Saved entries
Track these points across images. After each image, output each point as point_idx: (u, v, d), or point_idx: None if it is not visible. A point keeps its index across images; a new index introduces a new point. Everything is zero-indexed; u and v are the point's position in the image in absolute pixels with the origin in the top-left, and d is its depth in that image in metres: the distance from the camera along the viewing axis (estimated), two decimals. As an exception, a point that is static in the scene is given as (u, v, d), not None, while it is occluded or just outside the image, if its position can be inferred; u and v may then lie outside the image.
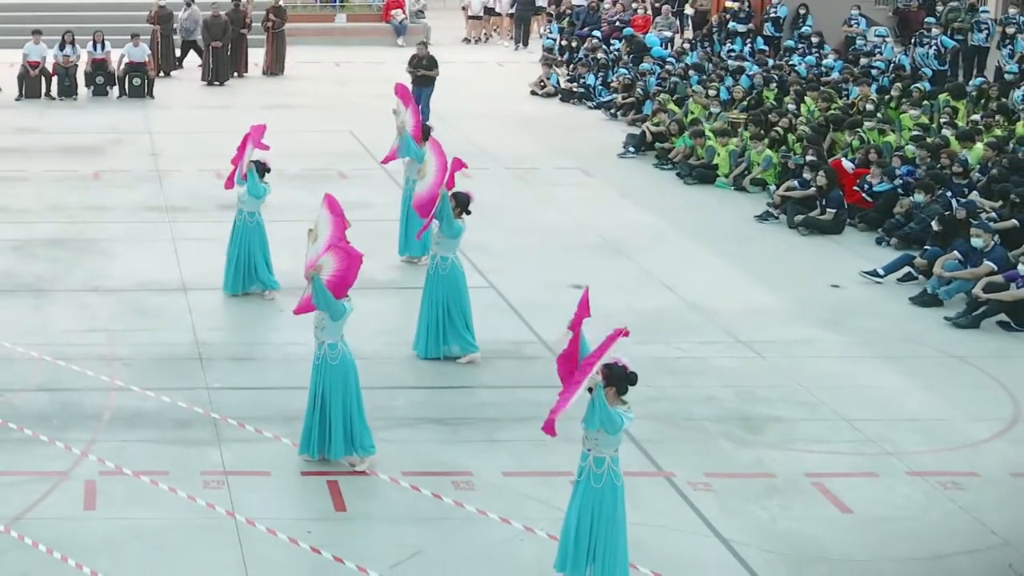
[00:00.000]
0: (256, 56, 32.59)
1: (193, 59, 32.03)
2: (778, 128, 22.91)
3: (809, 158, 20.88)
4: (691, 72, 28.61)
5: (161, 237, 18.77)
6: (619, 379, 9.64)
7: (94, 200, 20.65)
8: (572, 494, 9.79)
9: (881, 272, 17.47)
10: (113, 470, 11.63)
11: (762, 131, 22.55)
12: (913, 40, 31.06)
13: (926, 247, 17.68)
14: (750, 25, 33.60)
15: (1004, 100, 25.52)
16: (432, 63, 27.08)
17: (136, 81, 29.10)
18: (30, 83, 28.83)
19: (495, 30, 39.10)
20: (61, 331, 15.02)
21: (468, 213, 14.31)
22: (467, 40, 38.62)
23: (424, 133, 17.68)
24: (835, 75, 28.64)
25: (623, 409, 9.60)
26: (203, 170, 22.65)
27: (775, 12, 33.67)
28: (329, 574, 10.12)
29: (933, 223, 17.86)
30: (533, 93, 30.44)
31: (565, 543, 9.77)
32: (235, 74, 31.64)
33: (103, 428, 12.53)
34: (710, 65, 29.61)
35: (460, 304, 14.27)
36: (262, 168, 16.11)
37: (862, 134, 22.49)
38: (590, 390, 9.50)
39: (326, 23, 37.39)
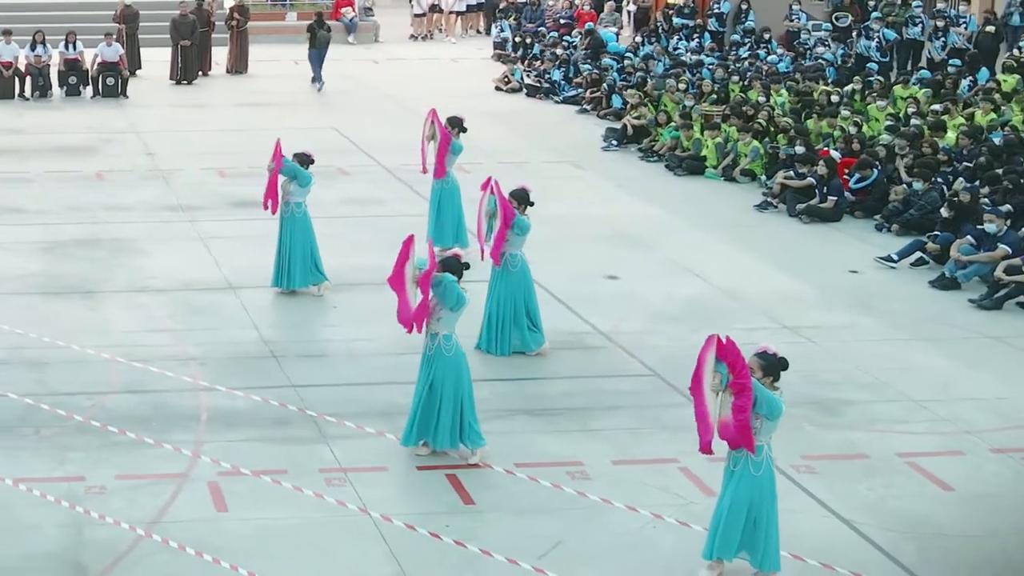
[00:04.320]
0: (218, 55, 32.05)
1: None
2: (760, 120, 23.04)
3: (799, 149, 21.05)
4: (651, 65, 28.73)
5: (188, 236, 18.35)
6: (773, 367, 9.60)
7: (110, 200, 20.14)
8: (725, 482, 9.72)
9: (895, 257, 17.64)
10: (230, 470, 11.32)
11: (747, 123, 22.67)
12: (856, 33, 31.47)
13: (936, 232, 17.89)
14: (697, 20, 33.74)
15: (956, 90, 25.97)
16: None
17: (110, 81, 28.43)
18: (3, 83, 28.03)
19: (439, 27, 38.81)
20: (124, 332, 14.62)
21: (531, 205, 14.16)
22: (413, 37, 38.30)
23: (453, 124, 17.42)
24: (782, 68, 28.99)
25: (777, 395, 9.56)
26: (205, 168, 22.24)
27: (718, 8, 33.85)
28: (481, 567, 9.94)
29: (943, 209, 18.06)
30: (498, 89, 30.27)
31: (715, 529, 9.73)
32: (200, 73, 31.05)
33: (204, 429, 12.21)
34: (667, 59, 29.74)
35: (530, 299, 14.12)
36: (306, 159, 15.80)
37: (842, 124, 22.72)
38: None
39: (277, 21, 36.83)
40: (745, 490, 9.59)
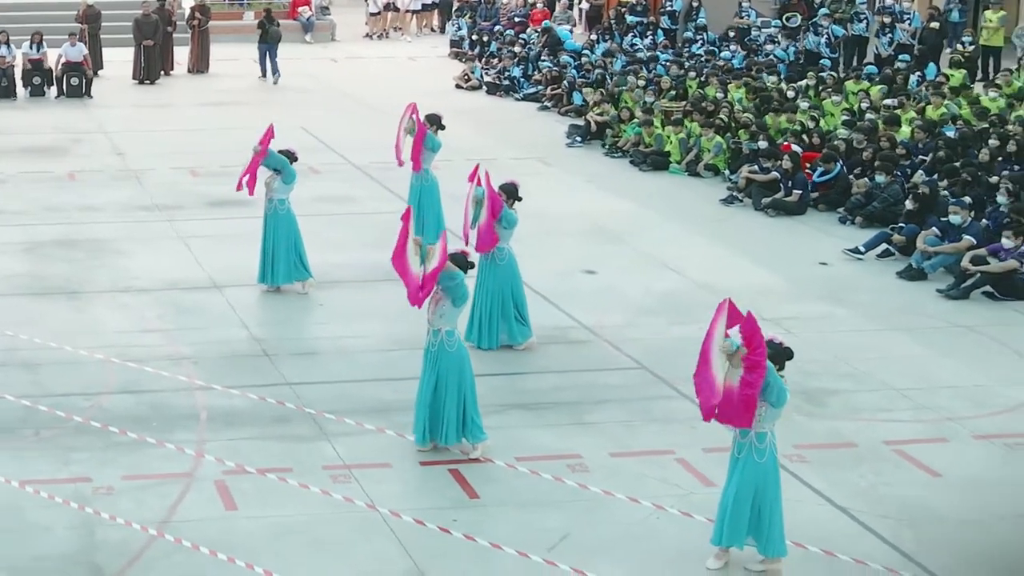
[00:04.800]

▸ **YOUR TASK**
Look above for the line with "17: (136, 81, 29.10)", then give again exactly every line from there through the line with "15: (956, 90, 25.97)", skipping the pictures.

▸ **RESULT OF THIS TASK**
17: (136, 81, 29.10)
18: (30, 83, 28.83)
19: (495, 30, 39.10)
20: (61, 331, 15.02)
21: (468, 213, 14.31)
22: (467, 40, 38.62)
23: (424, 133, 17.68)
24: (835, 75, 28.64)
25: (623, 409, 9.60)
26: (203, 170, 22.65)
27: (775, 12, 33.67)
28: (329, 574, 10.12)
29: (933, 223, 17.86)
30: (533, 93, 30.44)
31: (565, 543, 9.77)
32: (235, 74, 31.64)
33: (103, 428, 12.53)
34: (710, 65, 29.61)
35: (460, 304, 14.27)
36: (262, 168, 16.11)
37: (862, 134, 22.49)
38: (590, 390, 9.50)
39: (326, 23, 37.39)
[00:04.320]
0: (218, 55, 32.05)
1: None
2: (760, 120, 23.04)
3: (799, 149, 21.05)
4: (651, 65, 28.73)
5: (188, 236, 18.35)
6: (773, 367, 9.60)
7: (110, 200, 20.14)
8: (725, 482, 9.72)
9: (895, 257, 17.64)
10: (230, 470, 11.32)
11: (747, 123, 22.67)
12: (856, 33, 31.47)
13: (936, 232, 17.89)
14: (697, 20, 33.74)
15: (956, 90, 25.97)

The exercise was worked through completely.